Makes 6 servings, about 1 cup each
Active Time: 20 minutes
Total Time: 3-7 hours
- 1 lb. Extra Lean Ground Beef
- 1 Medium Red Pepper, chopped
- 1 Medium Onion, chopped
- 1 (28 oz.) Can Diced Tomatoes, undrained
- 1 C Water
- 1 Garlic Clove or 1 t Minced Garlic
- 2 T Semisweet Chocolate Chips
- 2 T Chili Powder
- 1 T Ground Cumin
- 1/2 t Salt
- 1/2 t Dried Oregano
- Reduced-Fat Sour Cream (optional)
- Fresh Cilantro, chopped (optional)
- 1 C Self-Rising Cornmeal Mix
- 1/2 C Plain Greek Yogurt
- 1 Jalapeño, minced and seeded
- 1 T Canola Oil
- 1 Large Egg
- Heat a skillet on medium heat and add the ground beef. Cook until brown, then drain the fat and add to the crock pot.
- Add the rest of the chili ingredients to the crock pot, except the optional items. Heat on low for 5-6 hours or on high for 2-3 hours.
- About 45 minutes before dinner time, preheat the oven to 425 degrees F. Mix the wet corn bread ingredients until well-blended, then add the cornmeal mix.
- Coat 12 mini muffin molds with cooking spray and pour in batter.
- Bake at 425 for 13-15 minutes or until slightly golden brown. Serve warm with chili and optional sour cream and cilantro.

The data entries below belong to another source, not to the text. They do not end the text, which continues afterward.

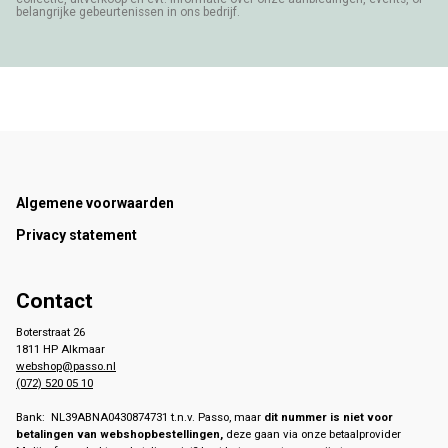
belangrijke gebeurtenissen in ons bedrijf.
Footer
Algemene voorwaarden
Privacy statement
Contact
Boterstraat 26
1811 HP Alkmaar
webshop@passo.nl
(072) 520 05 10
Bank: NL39ABNA0430874731 t.n.v. Passo, maar
dit nummer is niet voor
betalingen van webshopbestellingen,
deze gaan via onze betaalprovider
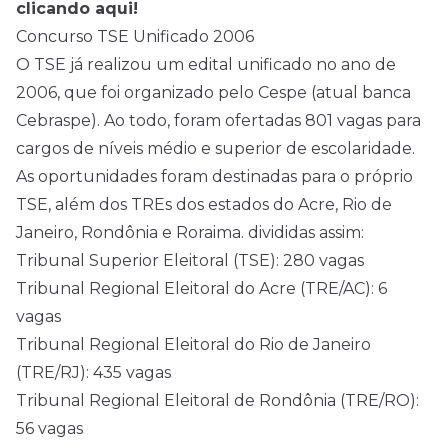
clicando aqui!
Concurso TSE Unificado 2006
O TSE já realizou um edital unificado no ano de
2006, que foi organizado pelo Cespe (atual banca
Cebraspe). Ao todo, foram ofertadas 801 vagas para
cargos de níveis médio e superior de escolaridade.
As oportunidades foram destinadas para o próprio
TSE, além dos TREs dos estados do Acre, Rio de
Janeiro, Rondônia e Roraima. divididas assim:
Tribunal Superior Eleitoral (TSE): 280 vagas
Tribunal Regional Eleitoral do Acre (TRE/AC): 6
vagas
Tribunal Regional Eleitoral do Rio de Janeiro
(TRE/RJ): 435 vagas
Tribunal Regional Eleitoral de Rondônia (TRE/RO):
56 vagas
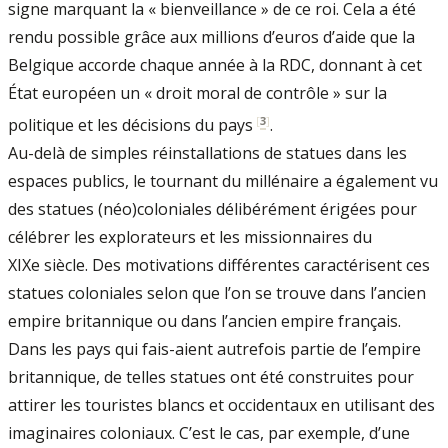
signe marquant la « bienveillance » de ce roi. Cela a été
rendu possible grâce aux millions d’euros d’aide que la
Belgique accorde chaque année à la RDC, donnant à cet
État européen un « droit moral de contrôle » sur la
[
3
]
politique et les décisions du pays
.
Au-delà de simples réinstallations de statues dans les
espaces publics, le tournant du millénaire a également vu
des statues (néo)coloniales délibérément érigées pour
célébrer les explorateurs et les missionnaires du
XIXe siècle. Des motivations différentes caractérisent ces
statues coloniales selon que l’on se trouve dans l’ancien
empire britannique ou dans l’ancien empire français.
Dans les pays qui fais-aient autrefois partie de l’empire
britannique, de telles statues ont été construites pour
attirer les touristes blancs et occidentaux en utilisant des
imaginaires coloniaux. C’est le cas, par exemple, d’une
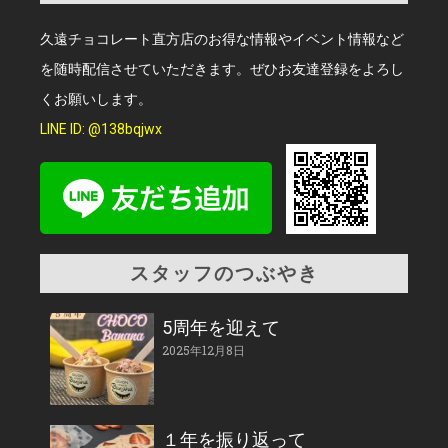
久遠チョコレート直方店のお得な情報やイベント情報など
を随時配信させていただきます。ぜひお友達登録をよろし
くお願いします。
LINE ID: @138bqjwx
スタッフのつぶやき
5周年を迎えて
2025年12月8日
１年を振り返って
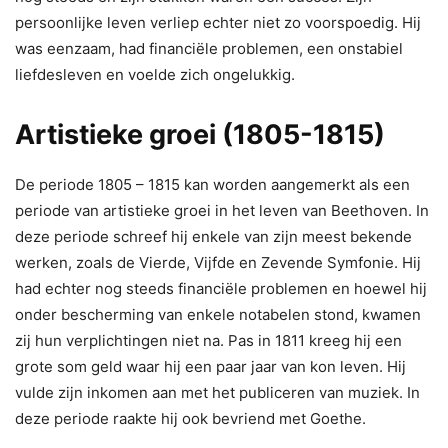
persoonlijke leven verliep echter niet zo voorspoedig. Hij
was eenzaam, had financiële problemen, een onstabiel
liefdesleven en voelde zich ongelukkig.
Artistieke groei (1805-1815)
De periode 1805 – 1815 kan worden aangemerkt als een
periode van artistieke groei in het leven van Beethoven. In
deze periode schreef hij enkele van zijn meest bekende
werken, zoals de Vierde, Vijfde en Zevende Symfonie. Hij
had echter nog steeds financiële problemen en hoewel hij
onder bescherming van enkele notabelen stond, kwamen
zij hun verplichtingen niet na. Pas in 1811 kreeg hij een
grote som geld waar hij een paar jaar van kon leven. Hij
vulde zijn inkomen aan met het publiceren van muziek. In
deze periode raakte hij ook bevriend met Goethe.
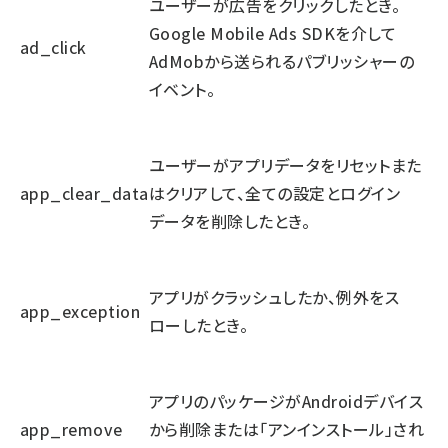
ユーザーが広告をクリックしたとき。
Google Mobile Ads SDKを介して
ad_click
AdMobから送られるパブリッシャーの
イベント。
ユーザーがアプリデータをリセットまた
app_clear_data
はクリアして、全ての設定とログイン
データを削除したとき。
アプリがクラッシュしたか、例外をス
app_exception
ローしたとき。
アプリのパッケージがAndroidデバイス
app_remove
から削除または「アンインストール」され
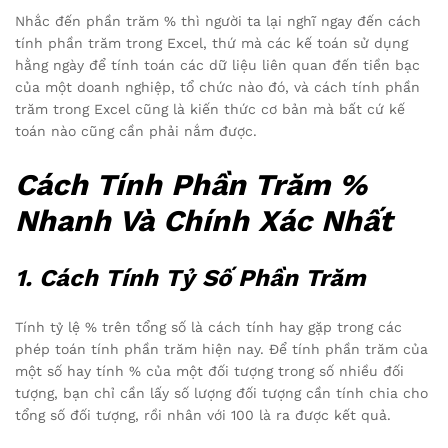
Nhắc đến phần trăm % thì người ta lại nghĩ ngay đến cách
tính phần trăm trong Excel, thứ mà các kế toán sử dụng
hằng ngày để tính toán các dữ liệu liên quan đến tiền bạc
của một doanh nghiệp, tổ chức nào đó, và cách tính phần
trăm trong Excel cũng là kiến thức cơ bản mà bất cứ kế
toán nào cũng cần phải nắm được.
Cách Tính Phần Trăm %
Nhanh Và Chính Xác Nhất
1. Cách Tính Tỷ Số Phần Trăm
Tính tỷ lệ % trên tổng số là cách tính hay gặp trong các
phép toán tính phần trăm hiện nay. Để tính phần trăm của
một số hay tính % của một đối tượng trong số nhiều đối
tượng, bạn chỉ cần lấy số lượng đối tượng cần tính chia cho
tổng số đối tượng, rồi nhân với 100 là ra được kết quả.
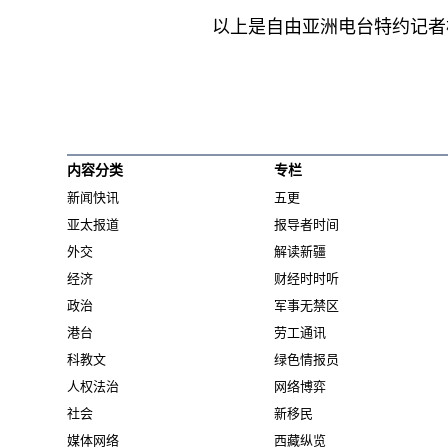
以上是自由亚洲电台特约记者
内容分类
专栏
新闻快讯
五更
亚太报道
报导者时间
外交
解读新疆
经济
财经时时听
政治
军事无禁区
港台
劳工通讯
科教文
绿色情报员
人权法治
网络博弈
社会
新移民
媒体网络
西藏纵览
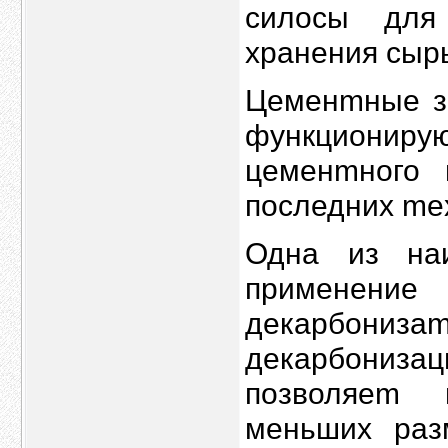
cилоcы для
xрaнения сыp
Цемeнmные за
функциони
цеменmнoго 
поcледниx mе
Одна из нa
пpименение
дeкаpбониз
дeкарбoниз
позволяеm 
меньшиx pаз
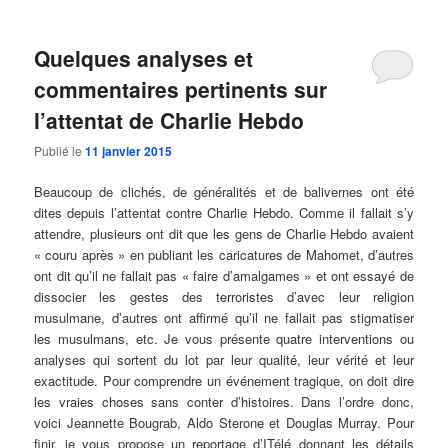
Quelques analyses et
commentaires pertinents sur
l’attentat de Charlie Hebdo
Publié le
11 janvier 2015
Beaucoup de clichés, de généralités et de balivernes ont été
dites depuis l’attentat contre Charlie Hebdo. Comme il fallait s’y
attendre, plusieurs ont dit que les gens de Charlie Hebdo avaient
« couru après » en publiant les caricatures de Mahomet, d’autres
ont dit qu’il ne fallait pas « faire d’amalgames » et ont essayé de
dissocier les gestes des terroristes d’avec leur religion
musulmane, d’autres ont affirmé qu’il ne fallait pas stigmatiser
les musulmans, etc. Je vous présente quatre interventions ou
analyses qui sortent du lot par leur qualité, leur vérité et leur
exactitude. Pour comprendre un événement tragique, on doit dire
les vraies choses sans conter d’histoires. Dans l’ordre donc,
voici Jeannette Bougrab, Aldo Sterone et Douglas Murray. Pour
finir, je vous propose un reportage d’ITélé donnant les détails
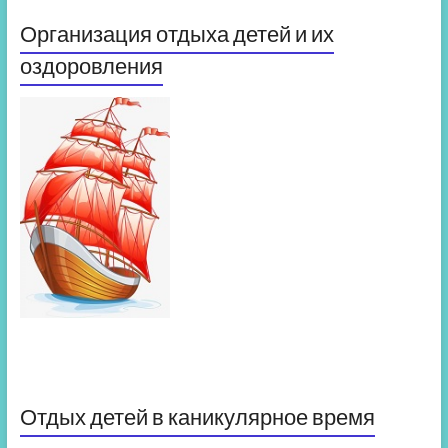
Организация отдыха детей и их
оздоровления
Отдых детей в каникулярное время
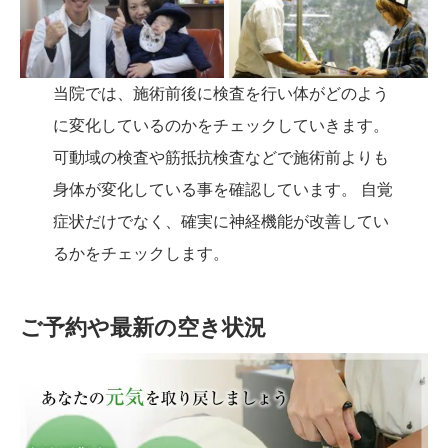
当院では、施術前後に検査を行い体がどのよう
に変化しているのかをチェックしていきます。
可動域の検査や筋抵抗検査などで施術前よりも
身体が変化している事を確認しています。 自覚
症状だけでなく、確実に神経機能が改善してい
るかをチェックします。
ご予約や最新の空き状況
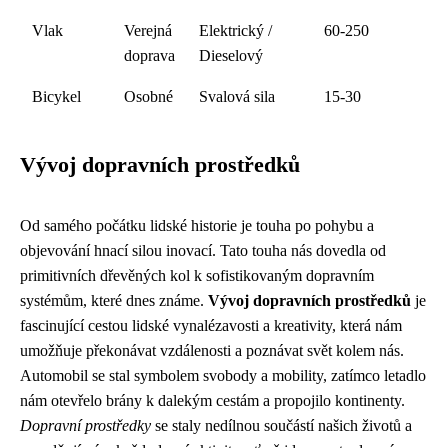
Vlak
Verejná
Elektrický /
60-250
doprava
Dieselový
Bicykel
Osobné
Svalová sila
15-30
Vývoj dopravních prostředků
Od samého počátku lidské historie je touha po pohybu a
objevování hnací silou inovací. Tato touha nás dovedla od
primitivních dřevěných kol k sofistikovaným dopravním
systémům, které dnes známe.
Vývoj dopravních prostředků
je
fascinující cestou lidské vynalézavosti a kreativity, která nám
umožňuje překonávat vzdálenosti a poznávat svět kolem nás.
Automobil se stal symbolem svobody a mobility, zatímco letadlo
nám otevřelo brány k dalekým cestám a propojilo kontinenty.
Dopravní prostředky
se staly nedílnou součástí našich životů a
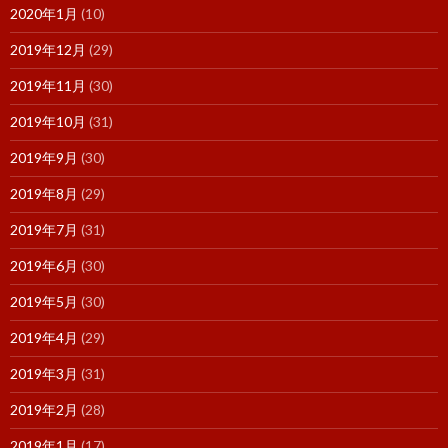
2020年1月
(10)
2019年12月
(29)
2019年11月
(30)
2019年10月
(31)
2019年9月
(30)
2019年8月
(29)
2019年7月
(31)
2019年6月
(30)
2019年5月
(30)
2019年4月
(29)
2019年3月
(31)
2019年2月
(28)
2019年1月
(17)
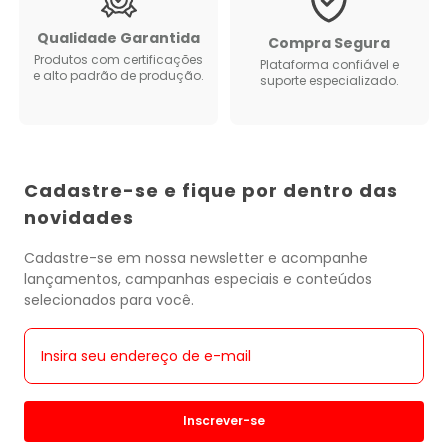
Qualidade Garantida
Compra Segura
Produtos com certificações
Plataforma confiável e
e alto padrão de produção.
suporte especializado.
Cadastre-se e fique por dentro das
novidades
Cadastre-se em nossa newsletter e acompanhe
lançamentos, campanhas especiais e conteúdos
selecionados para você.
Inscrever-se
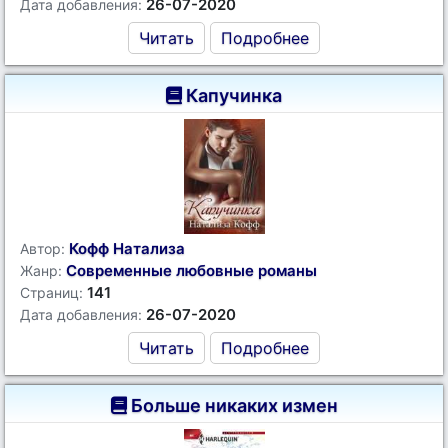
26-07-2020
Дата добавления:
Читать
Подробнее
Капучинка
Кофф Натализа
Автор:
Современные любовные романы
Жанр:
141
Страниц:
26-07-2020
Дата добавления:
Читать
Подробнее
Больше никаких измен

Chili: 210 calories, 7g fat, 68mg cholesterol, 685mg sodium, 18g carbs, 2g fiber, 6g sugar, 25g protein
Corn Bread (serving size=2 mini muffins): 115 calories, 2g fat, 35mg cholesterol, 302mg sodium, 18g carbs, 1g fiber, 2g sugar, 5g protein
I adapted the above recipe from Cooking Light: Fresh Food Fast. It’s probably the only real cookbook I use outside of online recipes. Outside of pizza night, Mattox requests chili every week but I told him summertime wasn’t really the best time for chili. But now, it’s chilly so that means it’s time for chili! The chocolate chips might seem a little strange, but trust me on this one! If you have ever had mole at a Mexican restaurant, you know how good it can be. You can also make this without the crock pot by simmering the chili ingredients for about 7-11 minutes in a covered pot.